Suyun altına iyice gömüldüğü zaman tarihi eserlerin karadakine kıyasla yüzde 70 oranında daha iyi korunduğuna dikkat çeken Doç. Dr. Kocabaş, kalıntıların suyun dışına çıkartıldığı andan itibaren hızlı bir bozulmaya uğradığını vurguluyor: “Kimyasal koruma 6-7 ayda aktifliğini kaybediyor. Biz kimyasal korumalardan yardım alıyoruz ama aynı biyolojik korumada Japon balıklarını da kullanıyoruz. Japon balıkları ile son derece başarılı sonuçlar elde ettik. İstanbul’da iklim sıcaklığı farkı olduğu için bu tür arkeolojik eserlerin depolanmasında bakteri, mantar ve kurt ile karşılaşmak büyük bir sorun. Bunun için güçlü bakteri önleyiciler kullanıyoruz; ama neredeyse 10 aydır kullandığımız Japon balıklardan olumlu sonuçlar aldık. Balıkların olduğu gemilerde kurtçuk ve larva üremesi sıfıra indi. Bir sene yaşayan balık da var iki ay içinde ölen de... Ama zararlı mantar ve kurtçuklarla çok etkili mücadele ediyorlar. Burada sıcaklık bazen 0 dereceye iniyor. Ev ortamında değiller.”
“Konservasyon aşaması en az 5 yıl sürecek”
Konservasyonun en az 5 yıl süreceğine işaret eden Doç. Dr. Ufuk Kocabaş, “Biz bu gemiyi İstanbul Arkeoloji Müzeleri’yle birlikte inşa etmeyi düşünüyoruz. Ve en sonunda denize indirmeyi düşünüyoruz” diyor. Dünyadaki gemi müzelerinde de konservasyon sürecinin uzun sürdüğünü belirten Kocabaş, şöyle konuşuyor: “İngiltere’deki Mary Rose batığını ilk kez 1995’te görmüştüm. Gemi 1982’de denizden çıkarılmıştı. Şu anda 2012 yılı geldi ve hâlâ konservasyon devam ediyor. Bu çok uzun bir süreç. Ama bu süreci bilimsel açıdan değerlendiriyorlar. Biz de burada çok insan gezdirdik, neler yapıldığını anlattık. İşin temeli bu. Bu süre zarfında bir fon oluşturmak ve projenin unutulmamasını sağlamak için uğraşıyoruz.

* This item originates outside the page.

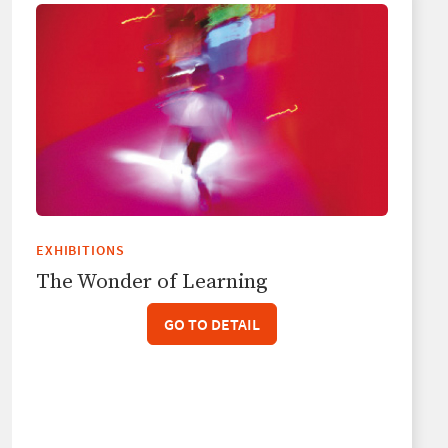
EXHIBITIONS
The Wonder of Learning
GO TO DETAIL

Şu anda 36 gemi var, bu iş peyderpey sürecek.”
Yaklaşık 30 kişilik bir ekiple haftanın 6 günü çalıştıklarını aktaran Doç. Dr. Kocabaş, “Burası bir liman. O yüzden makaralar, tokalar, halatlar, deri eşyalar, kemik buluntular ve sandaletler de çıktı” diyor.